- YOUR TASK
Copy all lines below containing "scroll".

- PROVIDED MATERIAL

******

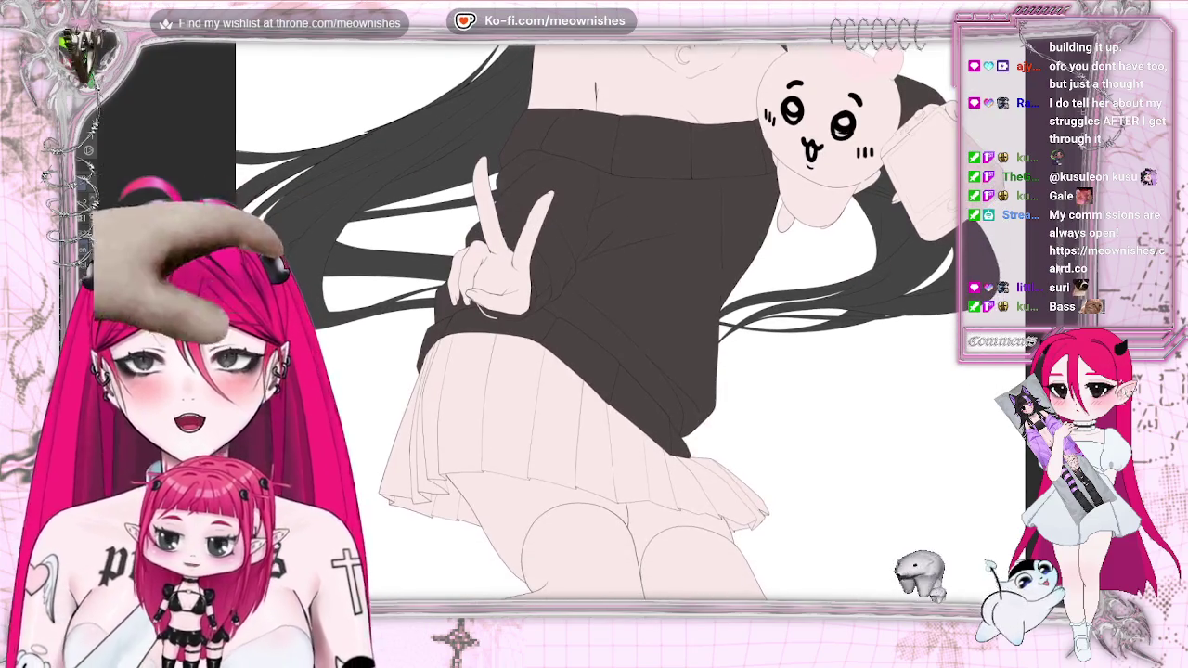
left_click_drag(643, 464, 649, 571)
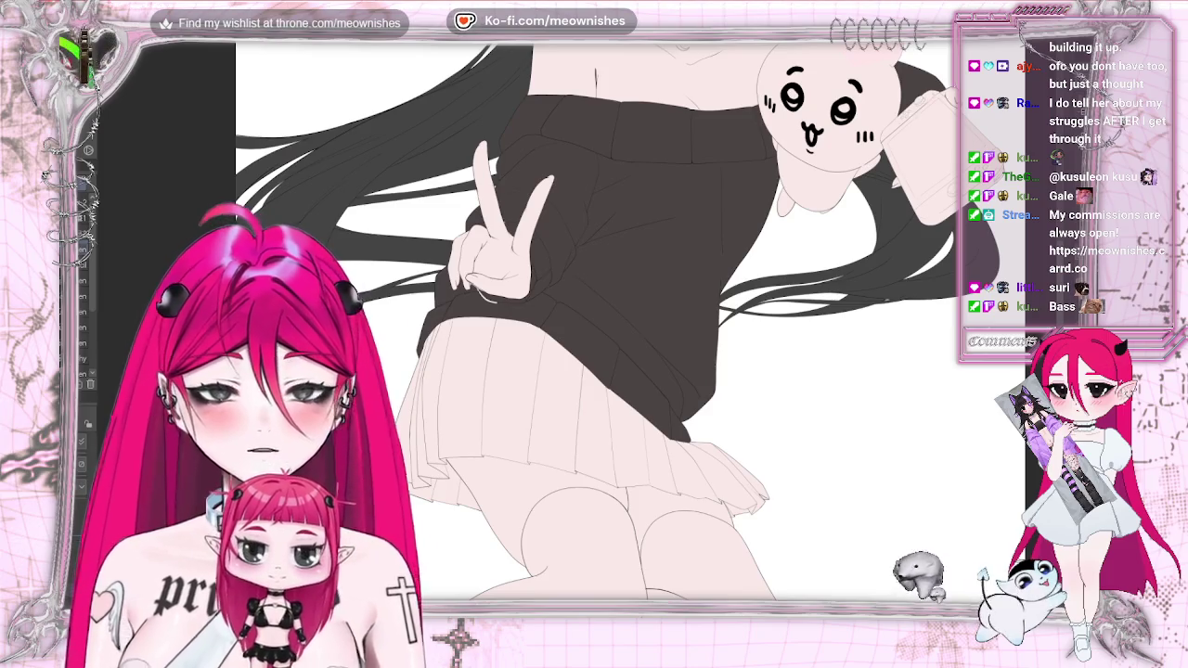
scroll(631, 352, "up", 2)
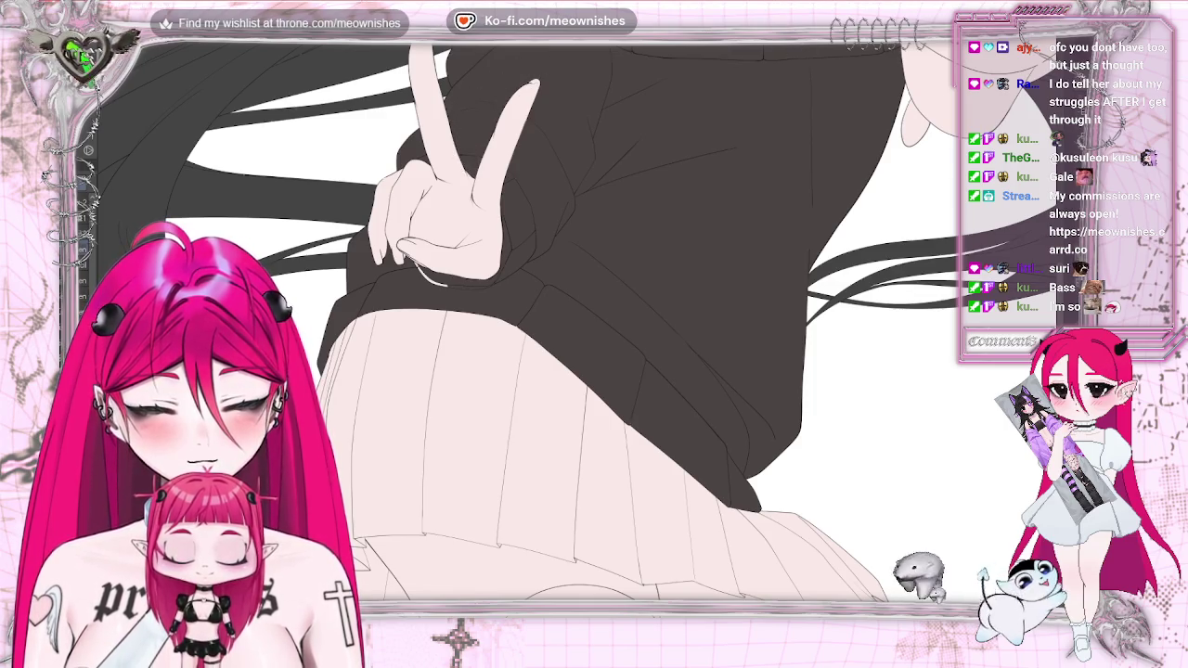
scroll(655, 306, "up", 1)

******

- RESPONSE TO THIS TASK
scroll(631, 352, "up", 2)
scroll(655, 306, "up", 1)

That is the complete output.